I'm new to R and I'm trying to sum 2 columns of a given dataframe, if both the elements to be summed satisfy a given condition. To make things clear, what I want to do is:
> t.d<-as.data.frame(matrix(1:9,ncol=3))
> t.d
V1 V2 V3
1 4 7
2 5 8
3 6 9
> t.d$V4<-rep(0,nrow(t.d))
> for (i in 1:nrow(t.d)){
+ if (t.d$V1[i]>1 && t.d$V3[i]<9){
+ t.d$V4[i]<-t.d$V1[i]+t.d$V3[i]}
+ }
> t.d
V1 V2 V3 V4
1 4 7 0
2 5 8 10
3 6 9 0
I need an efficient code, as my real dataframe has about 150000 rows and 200 columns. This gives an error:
t.d$V4<-t.d$V1[t.d$V1>1]+ t.d$V3[t.d$V3>9]
Is "apply" an option? I tried this:
t.d<-as.data.frame(matrix(1:9,ncol=3))
t.d$V4<-rep(0,nrow(t.d))
my.fun<-function(x,y){
if(x>1 && y<9){
x+y}
}
t.d$V4<-apply(X=t.d,MAR=1,FUN=my.fun,x=t.d$V1,y=t.d$V3)

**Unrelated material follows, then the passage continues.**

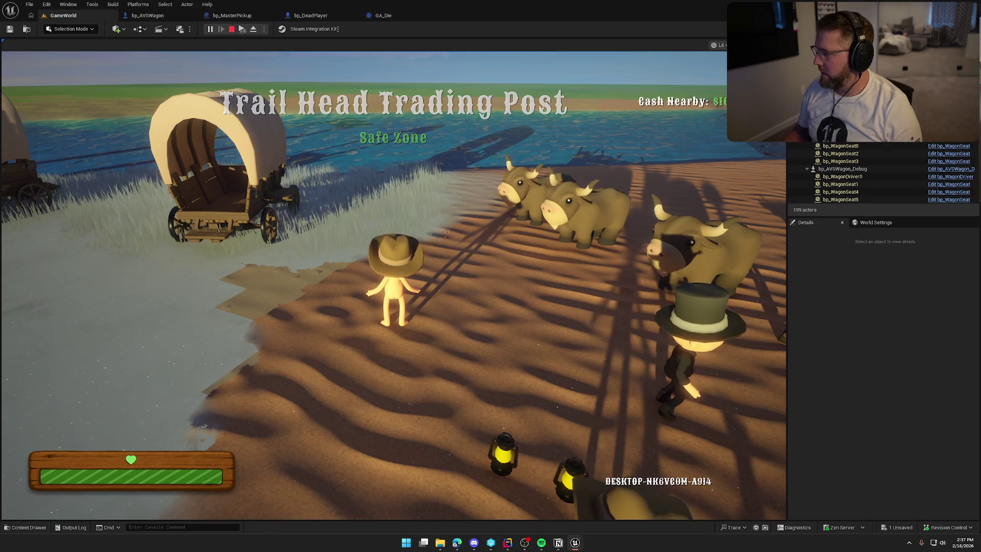
pyautogui.press('super')
pyautogui.press('super')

but it gives an error as well. Thanks very much for your help.
This operation doesn't require loops, apply statements or if statements. Vectorised operations and subsetting is all you need:
t.d <- within(t.d, V4 <- V1 + V3)
t.d[!(t.d$V1>1 & t.d$V3<9), "V4"] <- 0
t.d
V1 V2 V3 V4
1 1 4 7 0
2 2 5 8 10
3 3 6 9 0
Why does this work?
In the first step I create a new column that is the straight sum of columns V1 and V4. I use within
as a convenient way of referring to the columns of d.f
without having to write d.f$V
all the time.
In the second step I subset all of the rows that don't fulfill your conditions and set V4 for these to 0.